Experimental investigation on spray and combustion characteristics of dual-fuel collision of biodiesel and n-butanol

Abstract

The sprays collision phenomena exist in many diesel engines with two or more injectors. In the dual direct injection strategy, the dual-fuel collision can realize different concentrations and reactivity stratification, which is beneficial to control the ignition and combustion processes. The investigation aims to explore the spray and combustion characteristics of collision biodiesel and butanol at different collision angles (90°, 120° and 150°), injection pressures, and ambient conditions.
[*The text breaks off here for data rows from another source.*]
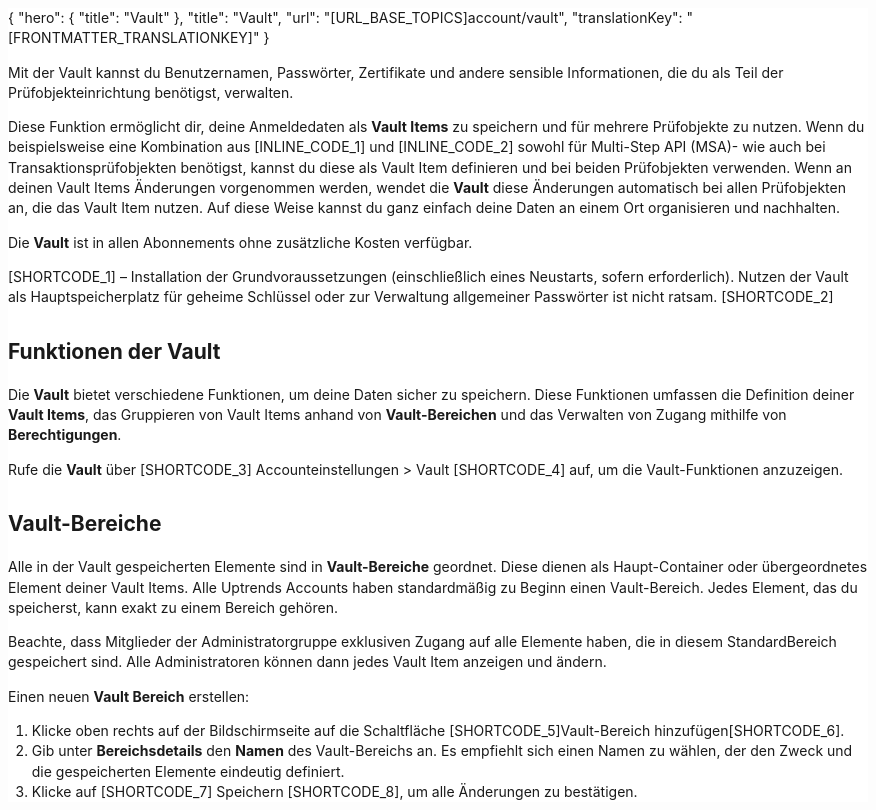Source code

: {
  "hero": {
    "title": "Vault"
  },
  "title": "Vault",
  "url": "[URL_BASE_TOPICS]account/vault",
  "translationKey": "[FRONTMATTER_TRANSLATIONKEY]"
}

Mit der Vault kannst du Benutzernamen, Passwörter, Zertifikate und andere sensible Informationen, die du als Teil der Prüfobjekteinrichtung benötigst, verwalten.

Diese Funktion ermöglicht dir, deine Anmeldedaten als **Vault Items** zu speichern und für mehrere Prüfobjekte zu nutzen. Wenn du beispielsweise eine Kombination aus [INLINE_CODE_1] und [INLINE_CODE_2] sowohl für Multi-Step API (MSA)- wie auch bei Transaktionsprüfobjekten benötigst, kannst du diese als Vault Item definieren und bei beiden Prüfobjekten verwenden. Wenn an deinen Vault Items Änderungen vorgenommen werden, wendet die **Vault**  diese Änderungen automatisch bei allen Prüfobjekten an, die das Vault Item nutzen. Auf diese Weise kannst du ganz einfach deine Daten an einem Ort organisieren und nachhalten.

Die **Vault** ist in allen Abonnements ohne zusätzliche Kosten verfügbar.

[SHORTCODE_1]
– Installation der Grundvoraussetzungen (einschließlich eines Neustarts, sofern erforderlich). Nutzen der Vault als Hauptspeicherplatz für geheime Schlüssel oder zur Verwaltung allgemeiner Passwörter ist nicht ratsam.
[SHORTCODE_2]

## Funktionen der Vault

Die **Vault** bietet verschiedene Funktionen, um deine Daten sicher zu speichern. Diese Funktionen umfassen die Definition deiner **Vault Items**, das Gruppieren von Vault Items anhand von **Vault-Bereichen** und das Verwalten von Zugang mithilfe von **Berechtigungen**.

Rufe die **Vault** über [SHORTCODE_3] Accounteinstellungen > Vault [SHORTCODE_4] auf, um die Vault-Funktionen anzuzeigen.

## Vault-Bereiche

Alle in der Vault gespeicherten Elemente sind in **Vault-Bereiche** geordnet. Diese dienen als Haupt-Container oder übergeordnetes Element deiner Vault Items. Alle Uptrends Accounts haben standardmäßig zu Beginn einen Vault-Bereich. Jedes Element, das du speicherst, kann exakt zu einem Bereich gehören. 

Beachte, dass Mitglieder der Administratorgruppe exklusiven Zugang auf alle Elemente haben, die in diesem StandardBereich gespeichert sind. Alle Administratoren können dann jedes Vault Item anzeigen und ändern.  

Einen neuen **Vault Bereich** erstellen:

1. Klicke oben rechts auf der Bildschirmseite auf die Schaltfläche [SHORTCODE_5]Vault-Bereich hinzufügen[SHORTCODE_6].
2. Gib unter **Bereichsdetails** den **Namen** des Vault-Bereichs an. Es empfiehlt sich einen Namen zu wählen, der den Zweck und die gespeicherten Elemente eindeutig definiert.
3. Klicke auf [SHORTCODE_7] Speichern [SHORTCODE_8], um alle Änderungen zu bestätigen.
The experiments are conducted in a constant-volume combustion chamber with two independent injection systems. The collision spray and combustion images are captured by optical diagnosis techniques. Several macroscopic parameters are obtained, including collision length, collision width, spray area, gray value level, ignition delay, ignition location, flame lift-off length, flame area, and natural luminosity intensity. Results show that after the collision, the spray in the horizontal direction has faster evaporation and diffusion rates compared with the spray in the vertical direction. The horizontal diffusion rate of vapor-phase spray is about 1.2 times the vertical diffusion rate. Meanwhile, increasing the ambient temperature has a more positive impact on promoting the horizontal diffusion of vapor-phase spray, and the horizontal diffusion is less hindered by the ambient gas resistance and increased collision angle. At larger collision angles, higher relative velocity leads to intenser collision process and smaller diffusion rate after the collision owing to larger collision loss and smaller vertical velocity component. A smaller equivalence ratio after the collision leads to longer ignition delay and shorter flame lift-off length, which contributes to intenser combustion process and higher soot emissions. Meanwhile, increasing the injection pressure can improve the ignition and combustion characteristics, but the improvement in reducing the soot emission is suppressed at larger collision angles.